Moms Bee Hive · May 29, 2026

The Library Isn't Just Books Anymore

If the library is just a place you grab books and leave, you're missing the good part. Every branch in the LA system runs free kids' programming, and most of it is genuinely well-done. Small groups, staff who actually engage, and activities your kid will chatter about the whole drive home.

What You'll Find

Story times happen at nearly every branch, usually a few times a week. Free, and most are drop-in or easy to register for online. Branches typically split sessions by age for babies, toddlers, and early readers, so you're not stuck in a room full of kids three years older than yours.

Summer reading programs are free and beautifully simple: your kid reads, the reading gets logged, they earn prizes. No pressure, no leaderboard. It's a low-key way to keep reading going through the months when screens want to take over.

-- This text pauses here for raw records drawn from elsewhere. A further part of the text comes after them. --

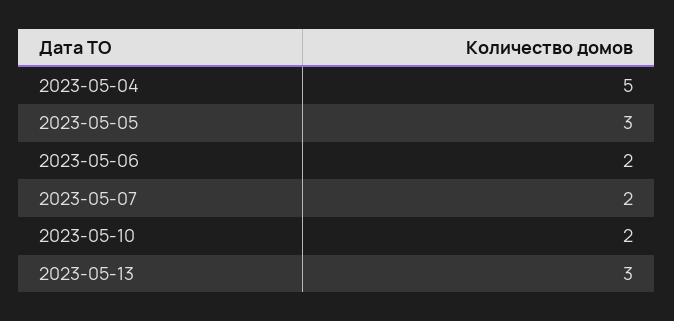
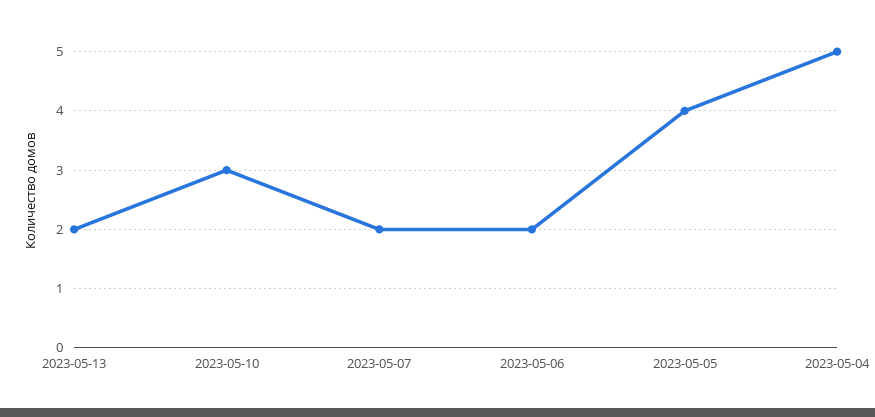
  {
    "2023-05-04": 5,
-   "2023-05-05": 3,
+   "2023-05-05": 4,
    "2023-05-06": 2,
    "2023-05-07": 2,
-   "2023-05-10": 2,
+   "2023-05-10": 3,
-   "2023-05-13": 3
+   "2023-05-13": 2
  }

Craft programs range from drop-in tables to structured workshops. Some branches run craft hours where kids show up and make something seasonal. Others post a set calendar. Either way, it's free supplies and a project your kid made with their own hands.

STEM and maker sessions are popping up across more branches. Kids try coding, robotics, or hands-on building. These are real introductions to skills schools don't always have time for, and they cost nothing.

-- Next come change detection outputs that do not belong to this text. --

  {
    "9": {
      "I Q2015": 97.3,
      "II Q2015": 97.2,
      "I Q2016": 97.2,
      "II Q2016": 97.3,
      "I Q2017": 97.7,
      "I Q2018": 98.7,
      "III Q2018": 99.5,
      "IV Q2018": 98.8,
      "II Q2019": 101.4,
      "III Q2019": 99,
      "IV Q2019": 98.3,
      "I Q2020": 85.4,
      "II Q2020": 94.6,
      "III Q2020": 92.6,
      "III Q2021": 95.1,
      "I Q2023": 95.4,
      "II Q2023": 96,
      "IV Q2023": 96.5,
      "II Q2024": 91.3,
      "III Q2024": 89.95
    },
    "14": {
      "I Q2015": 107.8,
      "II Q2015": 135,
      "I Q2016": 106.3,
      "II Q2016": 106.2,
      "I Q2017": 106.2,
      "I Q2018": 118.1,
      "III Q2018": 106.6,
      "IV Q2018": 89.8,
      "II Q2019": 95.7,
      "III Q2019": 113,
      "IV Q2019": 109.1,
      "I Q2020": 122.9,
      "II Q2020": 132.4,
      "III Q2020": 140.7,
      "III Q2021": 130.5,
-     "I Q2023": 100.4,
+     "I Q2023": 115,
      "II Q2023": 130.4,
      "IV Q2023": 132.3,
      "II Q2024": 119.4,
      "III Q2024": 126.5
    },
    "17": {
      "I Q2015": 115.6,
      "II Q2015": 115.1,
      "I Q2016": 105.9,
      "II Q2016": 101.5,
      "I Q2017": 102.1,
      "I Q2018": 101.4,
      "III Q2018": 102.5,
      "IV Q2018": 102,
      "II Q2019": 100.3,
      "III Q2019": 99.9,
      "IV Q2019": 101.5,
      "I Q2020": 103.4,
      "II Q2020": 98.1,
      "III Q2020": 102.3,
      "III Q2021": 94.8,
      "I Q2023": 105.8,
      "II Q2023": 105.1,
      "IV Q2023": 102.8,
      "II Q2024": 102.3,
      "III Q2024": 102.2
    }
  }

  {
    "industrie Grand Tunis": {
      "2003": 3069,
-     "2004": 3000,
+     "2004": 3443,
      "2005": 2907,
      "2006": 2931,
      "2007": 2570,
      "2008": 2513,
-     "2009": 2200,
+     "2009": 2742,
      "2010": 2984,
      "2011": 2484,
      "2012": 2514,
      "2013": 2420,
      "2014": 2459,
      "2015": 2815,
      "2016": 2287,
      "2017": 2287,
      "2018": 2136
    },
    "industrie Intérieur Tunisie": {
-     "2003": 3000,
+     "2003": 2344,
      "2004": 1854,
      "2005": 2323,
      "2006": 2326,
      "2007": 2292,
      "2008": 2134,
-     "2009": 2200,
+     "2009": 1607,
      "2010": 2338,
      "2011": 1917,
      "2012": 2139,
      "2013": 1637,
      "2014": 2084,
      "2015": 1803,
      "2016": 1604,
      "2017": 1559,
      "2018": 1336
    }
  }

Movie nights and community events run regularly at a lot of branches, especially in summer. Check your branch calendar instead of assuming. What's offered varies a ton by neighborhood.

Where to Look in LA

Central Library in Downtown is the flagship and runs more than most people realize. Multiple story times, exhibitions, author visits, and family events. Worth a look even if it's not your closest branch.

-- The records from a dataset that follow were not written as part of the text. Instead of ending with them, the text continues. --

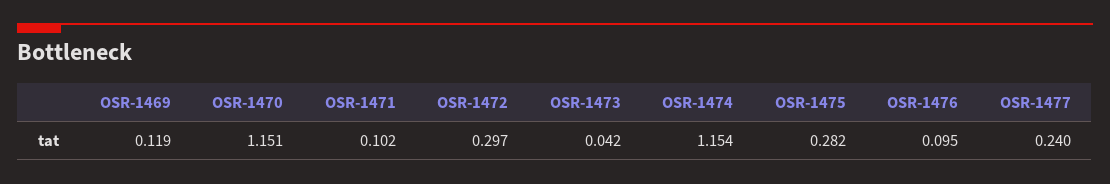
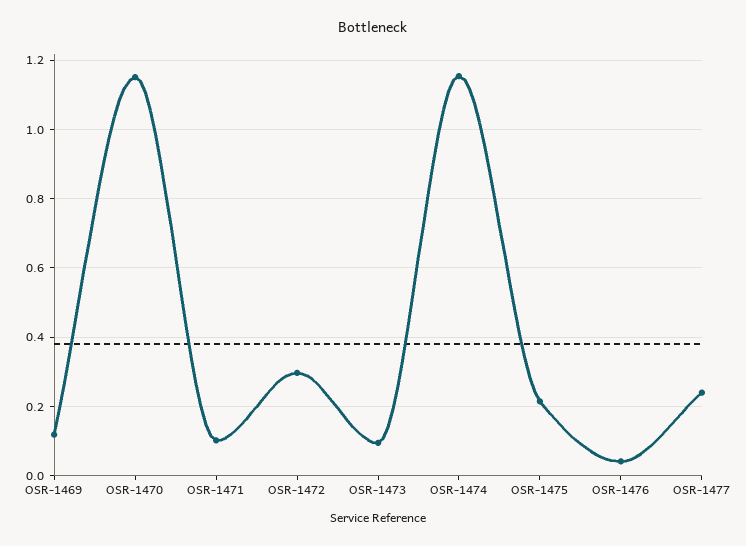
  {
    "OSR-1469": 0.119,
    "OSR-1470": 1.151,
    "OSR-1471": 0.102,
    "OSR-1472": 0.297,
-   "OSR-1473": 0.042,
+   "OSR-1473": 0.1,
    "OSR-1474": 1.154,
-   "OSR-1475": 0.282,
+   "OSR-1475": 0.22,
-   "OSR-1476": 0.095,
+   "OSR-1476": 0.04,
    "OSR-1477": 0.24
  }

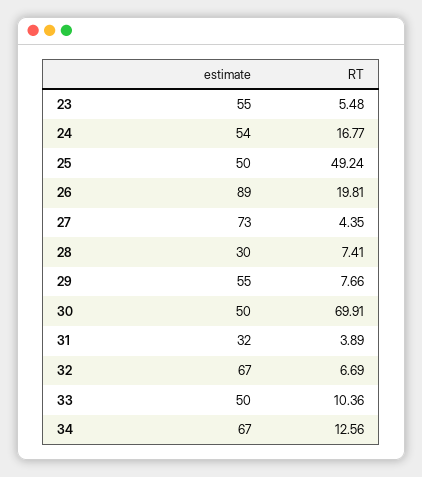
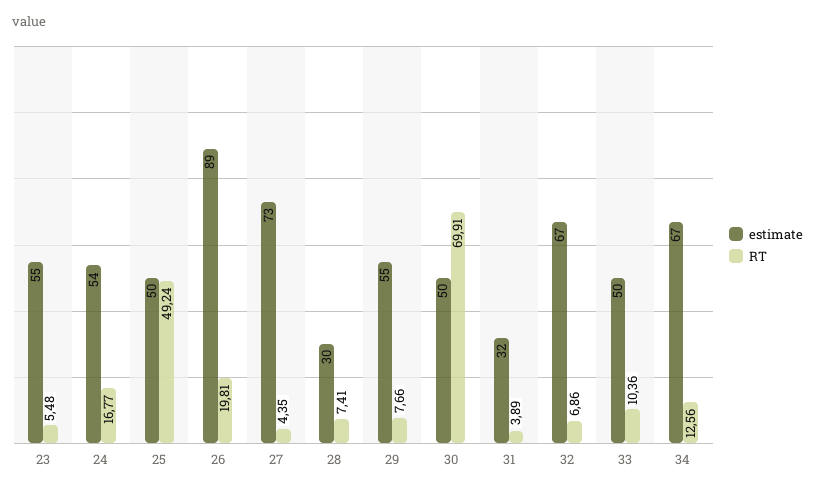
  {
    "estimate": {
      "23": 55,
      "24": 54,
      "25": 50,
      "26": 89,
      "27": 73,
      "28": 30,
      "29": 55,
      "30": 50,
      "31": 32,
      "32": 67,
      "33": 50,
      "34": 67
    },
    "RT": {
      "23": 5.48,
      "24": 16.77,
      "25": 49.24,
      "26": 19.81,
      "27": 4.35,
      "28": 7.41,
      "29": 7.66,
      "30": 69.91,
      "31": 3.89,
-     "32": 6.69,
+     "32": 6.86,
      "33": 10.36,
      "34": 12.56
    }
  }

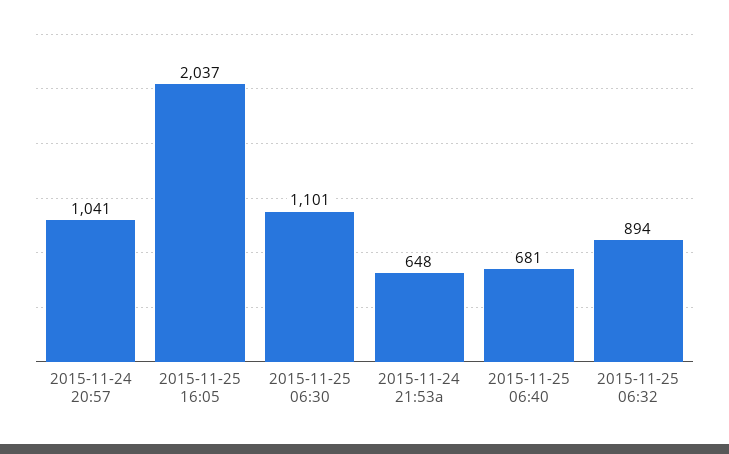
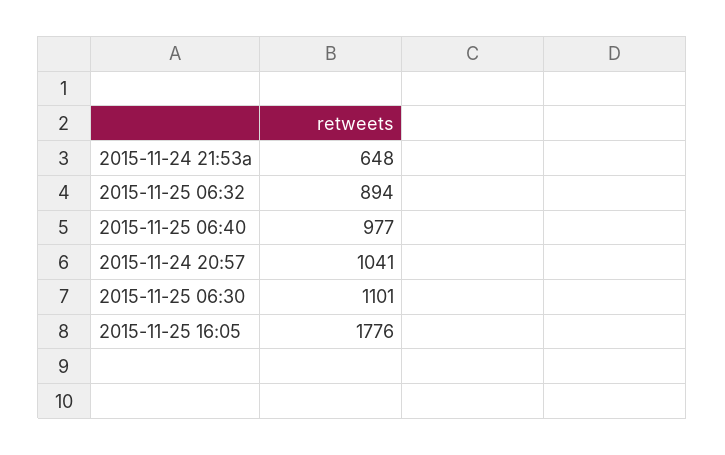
  {
    "2015-11-24 20:57": 1041,
-   "2015-11-25 16:05": 2037,
+   "2015-11-25 16:05": 1776,
    "2015-11-25 06:30": 1101,
    "2015-11-24 21:53a": 648,
-   "2015-11-25 06:40": 681,
+   "2015-11-25 06:40": 977,
    "2015-11-25 06:32": 894
  }

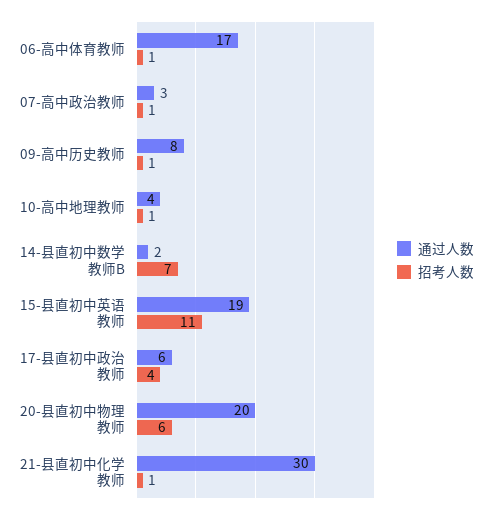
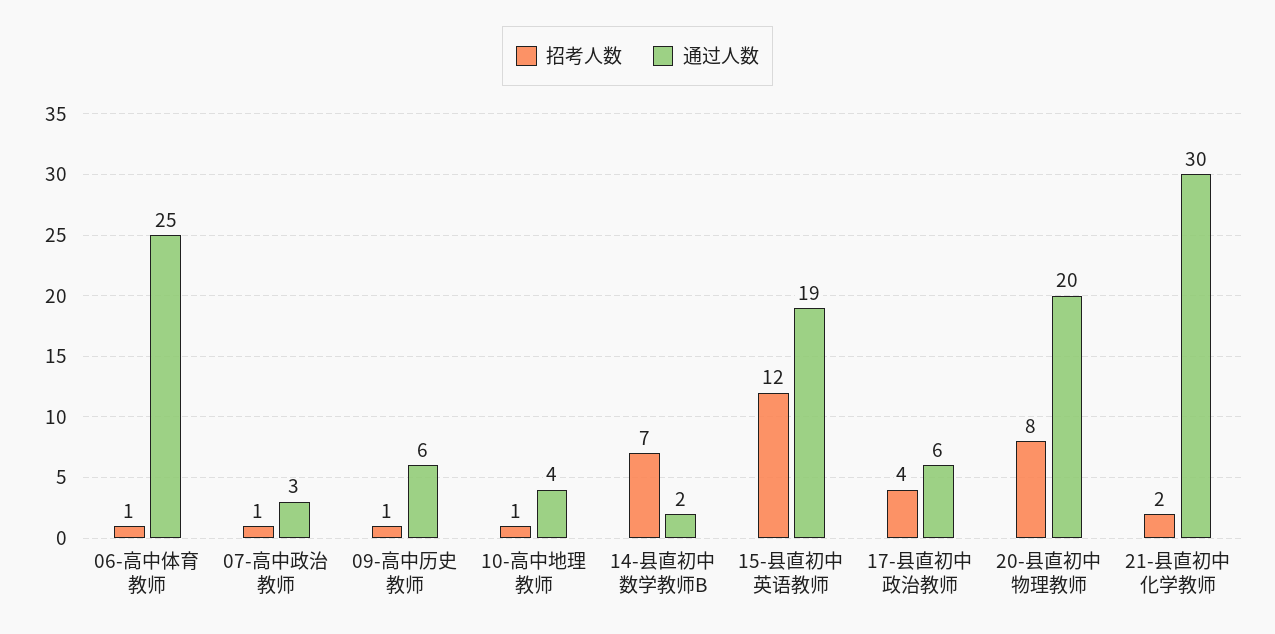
  {
    "通过人数": {
-     "06-高中体育教师": 17,
+     "06-高中体育教师": 25,
      "07-高中政治教师": 3,
-     "09-高中历史教师": 8,
+     "09-高中历史教师": 6,
      "10-高中地理教师": 4,
      "14-县直初中数学教师B": 2,
      "15-县直初中英语教师": 19,
      "17-县直初中政治教师": 6,
      "20-县直初中物理教师": 20,
      "21-县直初中化学教师": 30
    },
    "招考人数": {
      "06-高中体育教师": 1,
      "07-高中政治教师": 1,
      "09-高中历史教师": 1,
      "10-高中地理教师": 1,
      "14-县直初中数学教师B": 7,
-     "15-县直初中英语教师": 11,
+     "15-县直初中英语教师": 12,
      "17-县直初中政治教师": 4,
-     "20-县直初中物理教师": 6,
+     "20-县直初中物理教师": 8,
-     "21-县直初中化学教师": 1
+     "21-县直初中化学教师": 2
    }
  }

Silverlake Branch Library has a solid kids' schedule and a community feel that comes through in the staff. They start recognizing the regulars, which makes shy kids a lot more comfortable coming back.

West Valley Regional Library in Canoga Park serves the Valley with a strong youth program. Valley parents who haven't checked their events calendar, start there.

Santa Monica Public Library runs on its own system, separate from LAPL, but it's worth knowing if you're nearby. Strong kids' programming and dedicated youth librarians.

Long Beach Public Library also runs separately from LAPL and offers great year-round family services.

Programs That Fly Under the Radar

LEGO clubs run at some branches. Kids show up, they build, no signup, no cost.

Board game nights for families happen at certain branches, usually organized around community interest. Free and surprisingly fun for mixed ages.

Bilingual story times are offered at many branches, which matters in a city where families speak dozens of languages. Kids hear a story in two languages, easy and low-pressure.

Technology workshops cover things like basic photography, video editing, and digital skills. Often free, always worth a look.

Author visits and book talks happen more than you'd think. Meeting a real author, even a children's book author, makes books feel alive in a way you can't fake at home.

How to Find What's Near You

Head to lapl.org and search "kids events" or "youth programs." You can filter by branch and see what's coming up. Calling your local branch works too. The staff know exactly what's on the calendar and what runs every week.

Signing up for a branch newsletter takes two minutes and means you hear about programs before they fill. And when you're there in person, just ask at the desk. Librarians genuinely want families showing up to this stuff.

The Real Value

Library programming is small and personal in a way the bigger free events can't match. Your kid actually interacts with the librarian instead of just standing near an activity. They try things, ask questions, and feel like a participant instead of an audience member.

For you, it becomes a reliable weekly anchor. Same branch, same story time slot, the same handful of families you start to recognize. That kind of routine is wildly underrated when you're trying to build a little social life for your kid in a city as spread out as this one.

Pick your closest branch. Look up one story time. Show up once and see how it goes.